Exercise requirements - Write out the lines as a numbered list, from the beginning of the records through the line containing "словенської мови в Полтаві, який", and omit any blank lines.

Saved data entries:
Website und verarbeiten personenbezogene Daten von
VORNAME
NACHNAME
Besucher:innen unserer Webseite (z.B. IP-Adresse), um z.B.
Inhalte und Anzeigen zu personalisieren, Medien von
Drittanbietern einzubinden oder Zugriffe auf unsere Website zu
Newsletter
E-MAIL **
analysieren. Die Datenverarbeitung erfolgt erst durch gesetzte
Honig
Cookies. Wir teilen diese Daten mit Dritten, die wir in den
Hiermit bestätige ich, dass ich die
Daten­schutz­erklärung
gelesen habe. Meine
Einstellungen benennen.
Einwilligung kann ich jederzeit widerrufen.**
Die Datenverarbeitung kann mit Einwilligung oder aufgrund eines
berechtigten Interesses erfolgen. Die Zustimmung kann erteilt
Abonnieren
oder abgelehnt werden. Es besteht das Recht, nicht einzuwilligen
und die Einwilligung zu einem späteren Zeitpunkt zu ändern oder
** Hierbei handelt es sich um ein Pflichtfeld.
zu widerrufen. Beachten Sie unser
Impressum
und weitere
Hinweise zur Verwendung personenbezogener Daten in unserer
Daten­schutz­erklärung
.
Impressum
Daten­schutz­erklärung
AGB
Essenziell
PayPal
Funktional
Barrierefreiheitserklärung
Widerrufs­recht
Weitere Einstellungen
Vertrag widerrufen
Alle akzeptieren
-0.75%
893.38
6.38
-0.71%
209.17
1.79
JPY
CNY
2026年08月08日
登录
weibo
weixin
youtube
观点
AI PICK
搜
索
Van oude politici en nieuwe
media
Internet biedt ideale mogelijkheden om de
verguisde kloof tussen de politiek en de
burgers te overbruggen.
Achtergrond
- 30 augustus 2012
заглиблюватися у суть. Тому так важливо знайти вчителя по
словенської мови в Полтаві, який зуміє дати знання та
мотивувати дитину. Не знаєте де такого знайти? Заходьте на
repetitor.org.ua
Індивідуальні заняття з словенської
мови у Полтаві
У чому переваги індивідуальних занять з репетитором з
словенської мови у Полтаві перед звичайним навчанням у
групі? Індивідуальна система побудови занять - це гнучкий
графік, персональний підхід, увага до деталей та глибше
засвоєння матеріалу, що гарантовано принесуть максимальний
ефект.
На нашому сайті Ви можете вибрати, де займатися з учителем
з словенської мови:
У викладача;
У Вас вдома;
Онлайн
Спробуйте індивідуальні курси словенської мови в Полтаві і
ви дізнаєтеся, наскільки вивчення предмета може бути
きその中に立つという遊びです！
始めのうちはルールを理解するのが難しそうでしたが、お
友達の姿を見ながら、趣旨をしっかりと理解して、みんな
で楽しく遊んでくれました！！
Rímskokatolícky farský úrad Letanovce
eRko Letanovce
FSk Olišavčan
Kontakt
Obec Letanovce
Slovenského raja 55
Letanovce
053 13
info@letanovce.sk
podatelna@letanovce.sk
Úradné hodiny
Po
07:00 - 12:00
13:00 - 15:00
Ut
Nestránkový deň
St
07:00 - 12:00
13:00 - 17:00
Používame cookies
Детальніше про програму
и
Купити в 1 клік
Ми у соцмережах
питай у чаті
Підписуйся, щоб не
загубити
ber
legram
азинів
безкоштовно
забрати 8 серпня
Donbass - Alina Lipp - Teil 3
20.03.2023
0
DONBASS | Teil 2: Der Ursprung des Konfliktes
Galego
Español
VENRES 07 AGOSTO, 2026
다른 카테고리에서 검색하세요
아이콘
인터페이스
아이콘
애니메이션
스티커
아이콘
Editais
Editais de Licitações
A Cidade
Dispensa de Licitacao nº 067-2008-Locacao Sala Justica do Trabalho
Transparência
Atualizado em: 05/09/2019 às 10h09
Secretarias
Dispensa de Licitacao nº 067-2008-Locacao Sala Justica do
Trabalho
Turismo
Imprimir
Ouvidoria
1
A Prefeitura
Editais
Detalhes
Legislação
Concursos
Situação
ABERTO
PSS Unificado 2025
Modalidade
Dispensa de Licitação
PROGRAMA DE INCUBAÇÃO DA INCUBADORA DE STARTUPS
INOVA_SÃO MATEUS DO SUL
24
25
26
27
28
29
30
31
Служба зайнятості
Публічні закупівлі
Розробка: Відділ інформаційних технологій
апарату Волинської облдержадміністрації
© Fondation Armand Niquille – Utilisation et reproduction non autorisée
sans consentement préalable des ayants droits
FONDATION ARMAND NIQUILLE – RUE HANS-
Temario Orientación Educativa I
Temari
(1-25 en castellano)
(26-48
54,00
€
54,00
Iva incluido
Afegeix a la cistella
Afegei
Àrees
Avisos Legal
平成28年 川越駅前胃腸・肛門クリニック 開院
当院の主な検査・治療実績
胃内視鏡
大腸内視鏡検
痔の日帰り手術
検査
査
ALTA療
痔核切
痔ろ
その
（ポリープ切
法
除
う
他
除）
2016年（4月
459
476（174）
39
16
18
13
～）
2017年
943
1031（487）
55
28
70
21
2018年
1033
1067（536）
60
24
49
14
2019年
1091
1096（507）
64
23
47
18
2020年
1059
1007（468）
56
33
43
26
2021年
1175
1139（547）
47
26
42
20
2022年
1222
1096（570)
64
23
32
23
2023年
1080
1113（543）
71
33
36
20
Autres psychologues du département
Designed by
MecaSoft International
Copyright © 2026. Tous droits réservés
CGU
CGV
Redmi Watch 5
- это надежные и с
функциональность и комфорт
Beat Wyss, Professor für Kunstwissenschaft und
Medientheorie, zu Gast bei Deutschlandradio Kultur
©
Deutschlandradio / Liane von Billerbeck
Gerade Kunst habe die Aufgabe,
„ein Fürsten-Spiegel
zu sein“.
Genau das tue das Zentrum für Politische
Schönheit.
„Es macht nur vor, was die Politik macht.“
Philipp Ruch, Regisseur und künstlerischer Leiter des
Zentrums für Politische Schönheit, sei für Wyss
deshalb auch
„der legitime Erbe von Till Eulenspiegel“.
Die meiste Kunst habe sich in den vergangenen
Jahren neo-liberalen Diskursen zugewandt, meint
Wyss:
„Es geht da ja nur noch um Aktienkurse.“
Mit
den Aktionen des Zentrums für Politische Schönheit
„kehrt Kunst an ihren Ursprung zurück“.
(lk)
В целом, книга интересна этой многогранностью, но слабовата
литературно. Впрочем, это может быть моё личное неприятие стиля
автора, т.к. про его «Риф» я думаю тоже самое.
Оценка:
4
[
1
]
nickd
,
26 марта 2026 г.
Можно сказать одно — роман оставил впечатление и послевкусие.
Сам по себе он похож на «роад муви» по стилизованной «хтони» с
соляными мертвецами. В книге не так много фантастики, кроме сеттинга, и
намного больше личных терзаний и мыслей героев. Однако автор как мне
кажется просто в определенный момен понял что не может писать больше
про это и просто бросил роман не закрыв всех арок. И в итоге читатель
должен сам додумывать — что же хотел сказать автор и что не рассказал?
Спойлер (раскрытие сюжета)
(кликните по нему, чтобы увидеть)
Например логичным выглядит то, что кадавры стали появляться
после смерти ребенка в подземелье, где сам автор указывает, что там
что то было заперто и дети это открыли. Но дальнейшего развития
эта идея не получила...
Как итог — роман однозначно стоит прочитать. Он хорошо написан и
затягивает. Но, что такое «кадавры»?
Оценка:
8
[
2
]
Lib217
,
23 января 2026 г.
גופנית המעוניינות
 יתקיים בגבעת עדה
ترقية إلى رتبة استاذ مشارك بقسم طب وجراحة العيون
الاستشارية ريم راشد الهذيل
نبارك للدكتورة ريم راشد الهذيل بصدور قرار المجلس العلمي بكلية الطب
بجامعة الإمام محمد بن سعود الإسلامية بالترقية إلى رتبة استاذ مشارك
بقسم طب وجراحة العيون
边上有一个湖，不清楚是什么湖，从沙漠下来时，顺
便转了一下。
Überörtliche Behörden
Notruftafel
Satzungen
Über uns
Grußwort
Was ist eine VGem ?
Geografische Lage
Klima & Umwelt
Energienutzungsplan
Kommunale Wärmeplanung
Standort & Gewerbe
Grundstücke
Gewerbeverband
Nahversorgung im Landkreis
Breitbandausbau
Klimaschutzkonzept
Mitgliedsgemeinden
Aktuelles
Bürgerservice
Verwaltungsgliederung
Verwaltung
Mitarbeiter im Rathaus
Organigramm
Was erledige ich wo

Response to the task -
1. Website und verarbeiten personenbezogene Daten von
2. VORNAME
3. NACHNAME
4. Besucher:innen unserer Webseite (z.B. IP-Adresse), um z.B.
5. Inhalte und Anzeigen zu personalisieren, Medien von
6. Drittanbietern einzubinden oder Zugriffe auf unsere Website zu
7. Newsletter
8. E-MAIL **
9. analysieren. Die Datenverarbeitung erfolgt erst durch gesetzte
10. Honig
11. Cookies. Wir teilen diese Daten mit Dritten, die wir in den
12. Hiermit bestätige ich, dass ich die
13. Daten­schutz­erklärung
14. gelesen habe. Meine
15. Einstellungen benennen.
16. Einwilligung kann ich jederzeit widerrufen.**
17. Die Datenverarbeitung kann mit Einwilligung oder aufgrund eines
18. berechtigten Interesses erfolgen. Die Zustimmung kann erteilt
19. Abonnieren
20. oder abgelehnt werden. Es besteht das Recht, nicht einzuwilligen
21. und die Einwilligung zu einem späteren Zeitpunkt zu ändern oder
22. ** Hierbei handelt es sich um ein Pflichtfeld.
23. zu widerrufen. Beachten Sie unser
24. Impressum
25. und weitere
26. Hinweise zur Verwendung personenbezogener Daten in unserer
27. Daten­schutz­erklärung
28. .
29. Impressum
30. Daten­schutz­erklärung
31. AGB
32. Essenziell
33. PayPal
34. Funktional
35. Barrierefreiheitserklärung
36. Widerrufs­recht
37. Weitere Einstellungen
38. Vertrag widerrufen
39. Alle akzeptieren
40. -0.75%
41. 893.38
42. 6.38
43. -0.71%
44. 209.17
45. 1.79
46. JPY
47. CNY
48. 2026年08月08日
49. 登录
50. weibo
51. weixin
52. youtube
53. 观点
54. AI PICK
55. 搜
56. 索
57. Van oude politici en nieuwe
58. media
59. Internet biedt ideale mogelijkheden om de
60. verguisde kloof tussen de politiek en de
61. burgers te overbruggen.
62. Achtergrond
63. - 30 augustus 2012
64. заглиблюватися у суть. Тому так важливо знайти вчителя по
65. словенської мови в Полтаві, який зуміє дати знання та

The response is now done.